His first guidance was that we take a beginning beekeeping class. The Montgomery County Beekeepers Association (MCBA) course was very informative and engaging. Within a week of finishing the class, we actually had bees. Then, in less than three weeks, our new colony swarmed. The departing cluster landed on the underside of some yard art, not 3 feet off the ground. I was quite literally up to my elbows in bees trying to shove the mass into a box I’d put below them. No stings—they had no home to defend, so were quite docile. Bam! Two colonies.
The original colony that swarmed created a new queen. But she and her daughters were bad-tempered. They continued to get meaner and starting stinging our 3 month old puppy when he was anywhere outside. We had to replace the queen and install a new regime.

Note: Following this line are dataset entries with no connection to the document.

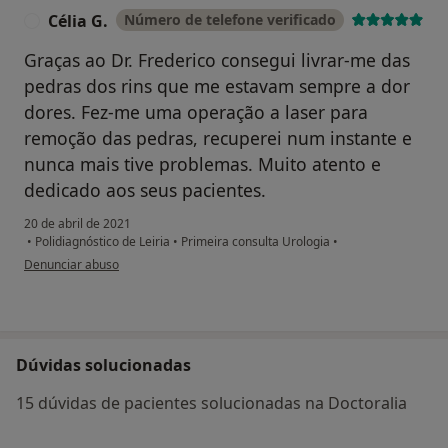
Célia G.
Número de telefone verificado
C
Graças ao Dr. Frederico consegui livrar-me das
pedras dos rins que me estavam sempre a dor
dores. Fez-me uma operação a laser para
remoção das pedras, recuperei num instante e
nunca mais tive problemas. Muito atento e
dedicado aos seus pacientes.
20 de abril de 2021
•
Polidiagnóstico de Leiria
•
Primeira consulta Urologia
•
na opinião do utilizador Célia G.
Denunciar abuso
Dúvidas solucionadas
15 dúvidas de pacientes solucionadas na Doctoralia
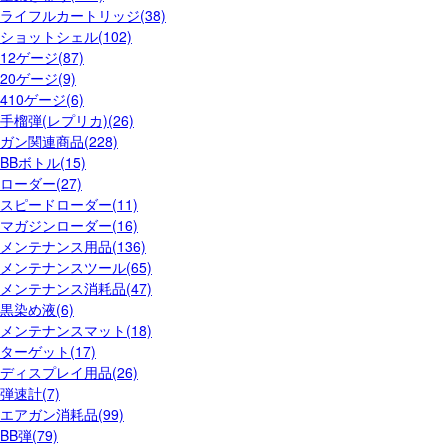
ライフルカートリッジ(38)
ショットシェル(102)
12ゲージ(87)
20ゲージ(9)
410ゲージ(6)
手榴弾(レプリカ)(26)
ガン関連商品(228)
BBボトル(15)
ローダー(27)
スピードローダー(11)
マガジンローダー(16)
メンテナンス用品(136)
メンテナンスツール(65)
メンテナンス消耗品(47)
黒染め液(6)
メンテナンスマット(18)
ターゲット(17)
ディスプレイ用品(26)
弾速計(7)
エアガン消耗品(99)
BB弾(79)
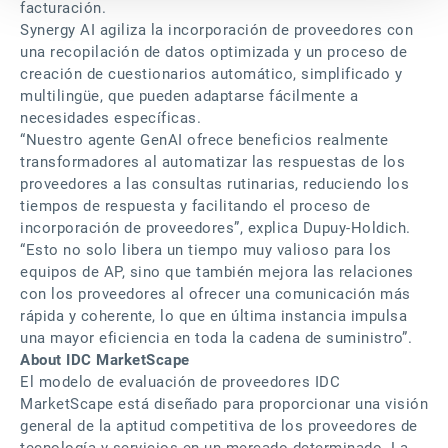
facturación.
Synergy AI agiliza la incorporación de proveedores con
una recopilación de datos optimizada y un proceso de
creación de cuestionarios automático, simplificado y
multilingüe, que pueden adaptarse fácilmente a
necesidades específicas.
“Nuestro agente GenAI ofrece beneficios realmente
transformadores al automatizar las respuestas de los
proveedores a las consultas rutinarias, reduciendo los
tiempos de respuesta y facilitando el proceso de
incorporación de proveedores”, explica Dupuy-Holdich.
“Esto no solo libera un tiempo muy valioso para los
equipos de AP, sino que también mejora las relaciones
con los proveedores al ofrecer una comunicación más
rápida y coherente, lo que en última instancia impulsa
una mayor eficiencia en toda la cadena de suministro”.
About IDC MarketScape
El modelo de evaluación de proveedores IDC
MarketScape está diseñado para proporcionar una visión
general de la aptitud competitiva de los proveedores de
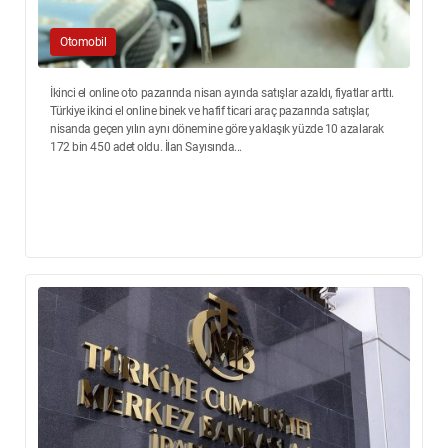
Otomobil
İkinci el online oto pazarında nisan ayında satışlar azaldı, fiyatlar arttı.
Türkiye ikinci el online binek ve hafif ticari araç pazarında satışlar,
nisanda geçen yılın aynı dönemine göre yaklaşık yüzde 10 azalarak
172 bin 450 adet oldu. İlan Sayısında...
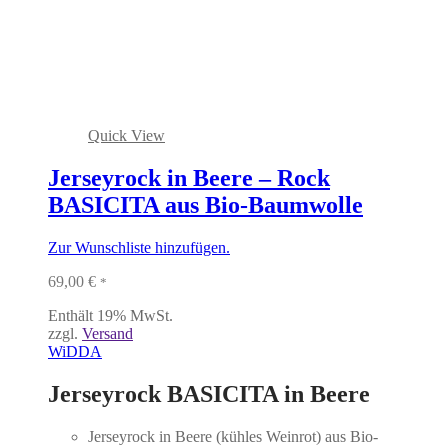
Quick View
Jerseyrock in Beere – Rock
BASICITA aus Bio-Baumwolle
Zur Wunschliste hinzufügen.
69,00
€
*
Enthält 19% MwSt.
zzgl.
Versand
WiDDA
Jerseyrock BASICITA in Beere
Jerseyrock in Beere (kühles Weinrot) aus Bio-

Since then I have become intrigued by the social structure and labor divisions of colonies, the workings of a superorganism, and the practice of husbanding a micro-civilization of cooperating animals. I simply enjoy watching them come and go, looking at the different color pollen that they bring back on their little legs. I now have 10 colonies. Two in Rockville and 8 at our small farm in southern PA.

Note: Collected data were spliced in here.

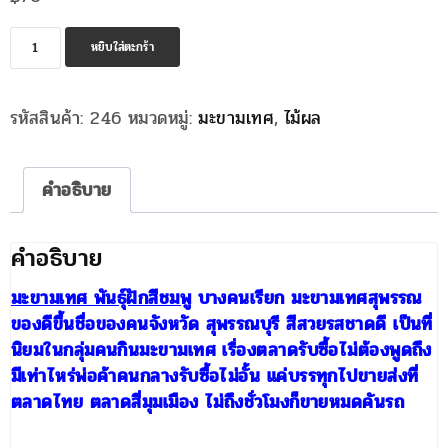
จำนวน
หยิบใส่ตะกร้า
มะขาม
เทศ
รหัสสินค้า:
246
หมวดหมู่:
มะขามเทศ
,
ไม้ผล
พันธุ์
ฝัก
ชมพู
คำอธิบาย
ชิ้น
คำอธิบาย
มะขามเทศ พันธุ์ฝักสีชมพู
บางคนเรียก มะขามเทศสุพรรณ
ของดีขึ้นชื่อของคนจังหวัด สุพรรณบุรี สีสวยรสชาดดี เป็นที่
นิยมในกลุ่มคนกินมะขามเทศ เรื่องตลาดรับซื้อไม่ต้องพูดถึง
มีเท่าไหร่พ่อค้าคนกลางรับซื้อไม่อั้น แค่บรรทุกไปขายส่งที่
ตลาดไทย ตลาดสี่มุมเมือง ไม่ถึงชั่วโมงก็ขายหมดคันรถ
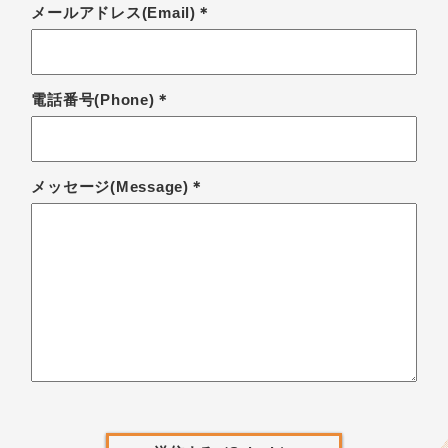
メールアドレス(Email)＊
電話番号(Phone)＊
メッセージ(Message)＊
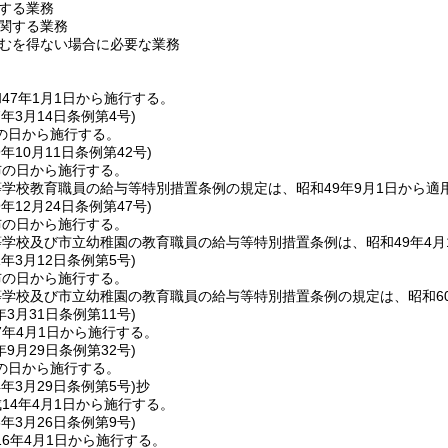
する業務
関する業務
むを得ない場合に必要な業務
47年1月1日から施行する。
7年3月14日
条例第4号)
の日から施行する。
9年10月11日
条例第42号)
布の日から施行する。
学校教育職員の給与等特別措置条例の規定は、昭和49年9月1日から適
9年12月24日
条例第47号)
布の日から施行する。
学校及び市立幼稚園の教育職員の給与等特別措置条例は、昭和49年4月
1年3月12日
条例第5号)
布の日から施行する。
学校及び市立幼稚園の教育職員の給与等特別措置条例の規定は、昭和60
年3月31日
条例第11号)
7年4月1日から施行する。
年9月29日
条例第32号)
の日から施行する。
4年3月29日
条例第5号)
抄
14年4月1日から施行する。
6年3月26日
条例第9号)
6年4月1日から施行する。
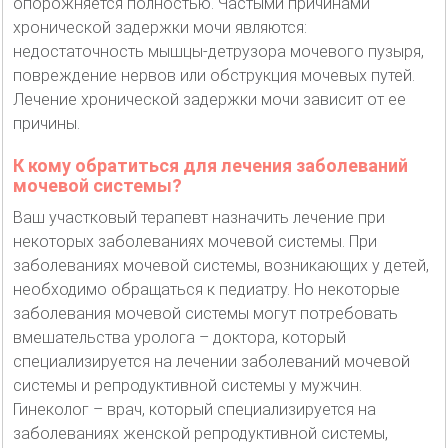
опорожняется полностью. Частыми причинами
хронической задержки мочи являются:
недостаточность мышцы-детрузора мочевого пузыря,
повреждение нервов или обструкция мочевых путей.
Лечение хронической задержки мочи зависит от ее
причины.
К кому обратиться для лечения заболеваний
мочевой системы?
Ваш участковый терапевт назначить лечение при
некоторых заболеваниях мочевой системы. При
заболеваниях мочевой системы, возникающих у детей,
необходимо обращаться к педиатру. Но некоторые
заболевания мочевой системы могут потребовать
вмешательства уролога – доктора, который
специализируется на лечении заболеваний мочевой
системы и репродуктивной системы у мужчин.
Гинеколог – врач, который специализируется на
заболеваниях женской репродуктивной системы,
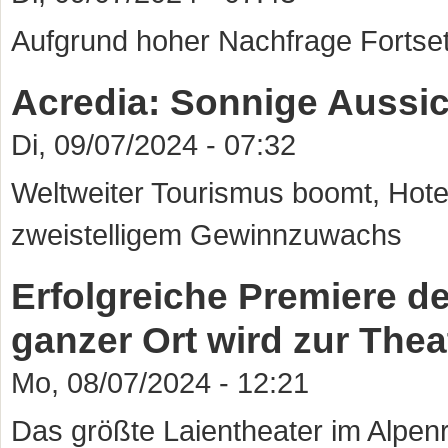
Aufgrund hoher Nachfrage Fortse
Acredia: Sonnige Aussic
Di, 09/07/2024 - 07:32
Weltweiter Tourismus boomt, Hotel
zweistelligem Gewinnzuwachs
Erfolgreiche Premiere de
ganzer Ort wird zur The
Mo, 08/07/2024 - 12:21
Das größte Laientheater im Alpen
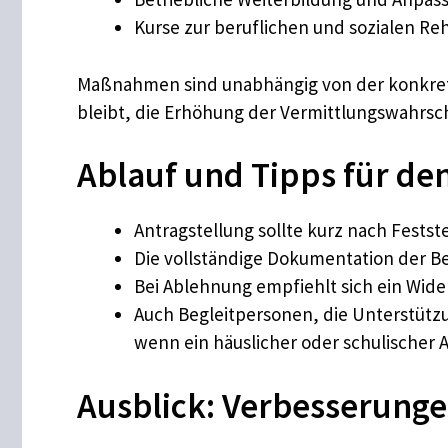
Kurse zur beruflichen und sozialen Reh
Maßnahmen sind unabhängig von der konkrete
bleibt, die Erhöhung der Vermittlungswahrsch
Ablauf und Tipps für de
Antragstellung sollte kurz nach Fests
Die vollständige Dokumentation der B
Bei Ablehnung empfiehlt sich ein Wide
Auch Begleitpersonen, die Unterstütz
wenn ein häuslicher oder schulischer A
Ausblick: Verbesserunge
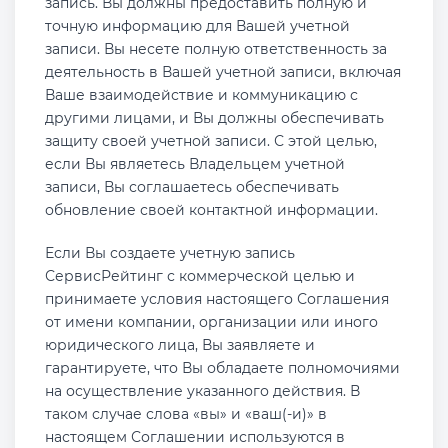
запись. Вы должны предоставить полную и
точную информацию для Вашей учетной
записи. Вы несете полную ответственность за
деятельность в Вашей учетной записи, включая
Ваше взаимодействие и коммуникацию с
другими лицами, и Вы должны обеспечивать
защиту своей учетной записи. С этой целью,
если Вы являетесь Владельцем учетной
записи, Вы соглашаетесь обеспечивать
обновление своей контактной информации.
Если Вы создаете учетную запись
СервисРейтинг с коммерческой целью и
принимаете условия настоящего Соглашения
от имени компании, организации или иного
юридического лица, Вы заявляете и
гарантируете, что Вы обладаете полномочиями
на осуществление указанного действия. В
таком случае слова «вы» и «ваш(-и)» в
настоящем Соглашении используются в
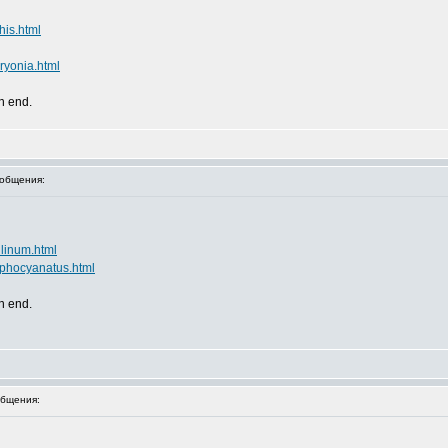
his.html
ryonia.html
an end.
общения:
llinum.html
lphocyanatus.html
an end.
бщения:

Not everyone wants 50,000 honeybees in their yard. But bees will travel well over a mile to gather pollen and nectar.
Reduce the size of your lawn. Most sources agree that the worst landscape choice for bees is a manicured lawn. It provides no food value to bees, either nectar (honeybees’ calorie source) or pollen (their protein source). Flowering plants, including trees and shrubs, will benefit all pollinator species.

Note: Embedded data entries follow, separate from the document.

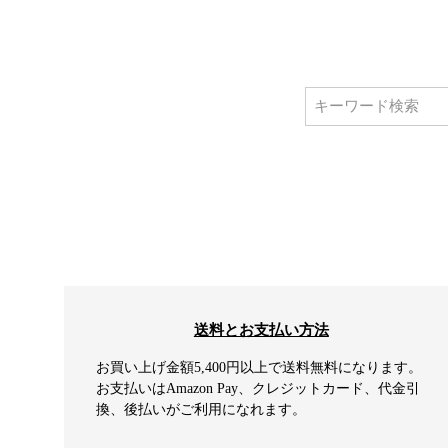
送料とお支払い方法
お買い上げ金額5,400円以上で送料無料になります。
お支払いはAmazon Pay、クレジットカード、代金引
換、後払いがご利用になれます。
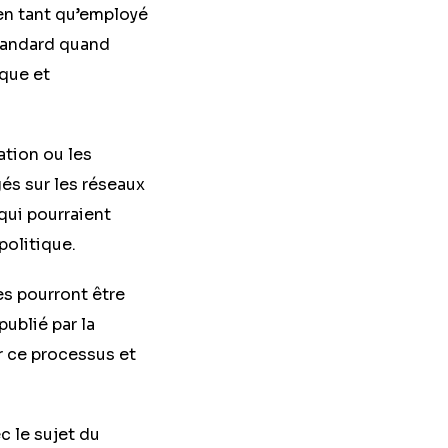
’en tant qu’employé
standard quand
ique et
ation ou les
és sur les réseaux
 qui pourraient
politique.
s pourront être
publié par la
r ce processus et
ec le sujet du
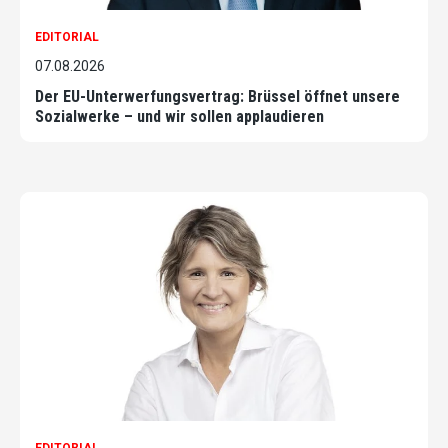
EDITORIAL
07.08.2026
Der EU-Unterwerfungsvertrag: Brüssel öffnet unsere
Sozialwerke – und wir sollen applaudieren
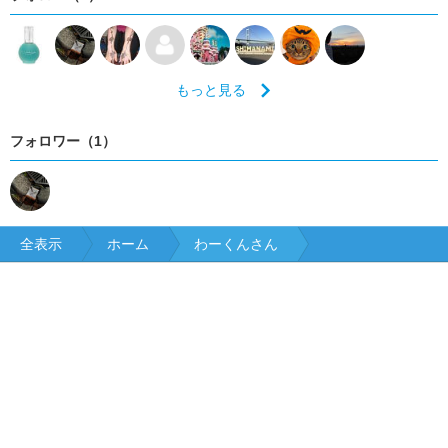
もっと見る
フォロワー（1）
全表示
ホーム
わーくんさん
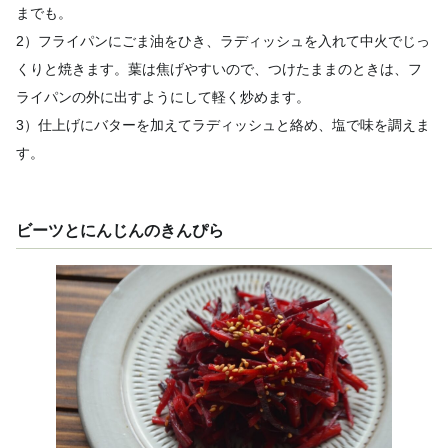
までも。
2）フライパンにごま油をひき、ラディッシュを入れて中火でじっ
くりと焼きます。葉は焦げやすいので、つけたままのときは、フ
ライパンの外に出すようにして軽く炒めます。
3）仕上げにバターを加えてラディッシュと絡め、塩で味を調えま
す。
ビーツとにんじんのきんぴら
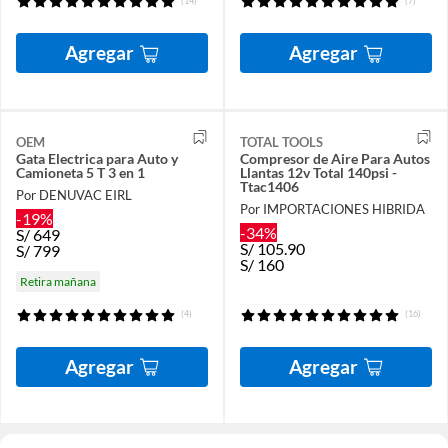
(14)
(7)
Agregar
Agregar
OEM
TOTAL TOOLS
Gata Electrica para Auto y
Compresor de Aire Para Autos
Camioneta 5 T 3 en 1
Llantas 12v Total 140psi -
Ttac1406
Por DENUVAC EIRL
Por IMPORTACIONES HIBRIDA
-19%
-34%
S/
649
S/
105.90
S/
799
S/
160
Retira mañana
(4)
(16)
Agregar
Agregar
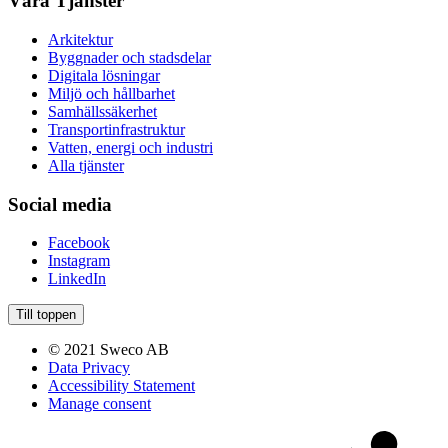
Våra Tjänster
Arkitektur
Byggnader och stadsdelar
Digitala lösningar
Miljö och hållbarhet
Samhällssäkerhet
Transportinfrastruktur
Vatten, energi och industri
Alla tjänster
Social media
Facebook
Instagram
LinkedIn
Till toppen
© 2021 Sweco AB
Data Privacy
Accessibility Statement
Manage consent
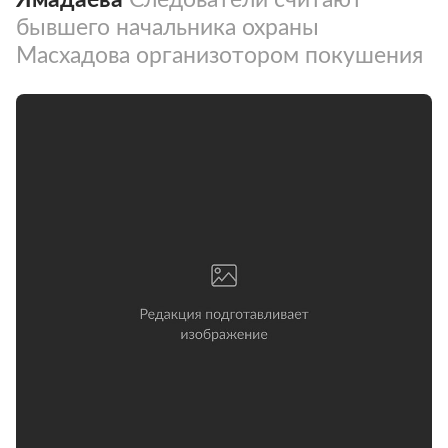
бывшего начальника охраны
Масхадова организотором покушения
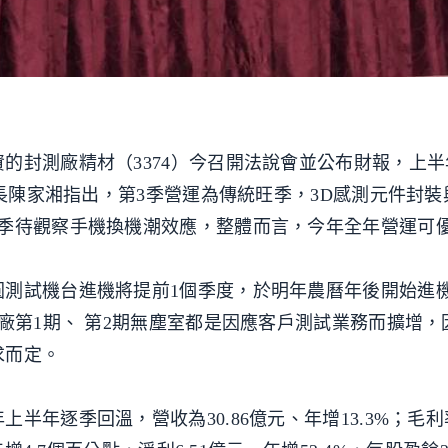
的封測廠精材（3374）今召開法說會並公布財報，上
事長陳家湘指出，第3季營運為傳統旺季，3D感測元件封裝
4季待觀察手機換機潮效應，整體而言，今年全年營運可
圓測試機台進機將提前1個季度，於明年農曆年後開始進
廠第1期、 第2期無塵室都是因應客戶測試業務而擴增，
求而定。
年逐季回溫，營收為30.86億元、年增13.3%；毛利率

Plan for year round blooms. Plant in clumps rather than single plants. Honeybees generally visit only one type or species of flower during a foraging trip. Bees benefit because foragers learn flower attributes (color, shape odor) and use that to be more efficient. Plants benefit because bees are more likely to transfer pollen from individual plants in the same species. For optimal health honeybees need a diversity of pollen sources. The Montgomery County Beekeepers Association website has links for plantings for bees and for offering to host a bee colony.
Provide a water source. Bees need water, too. A good example is a small birdbath with a place for bees to land. The ones foraging for water will learn the location, and return repeatedly. Bees don’t fly around while they are drinking, so it’s a great opportunity to observe them.
Minimize chemicals. Eliminate the use of pesticides, fungicides, insecticides, and fertilizers in your yard and garden. Especially, avoid plants treated with systemic insecticides, such as neonicotinoids. The chemical load of lawn management that uses pesticides or fungicides has negative effects on bees’ health.
MCBA has typically offered a beginner course in the spring. Check their website. Also Penn State has an online course, Beekeeping 101, that has gotten good reviews.
Guest blog by Don English, Montgomery County resident and beekeeper.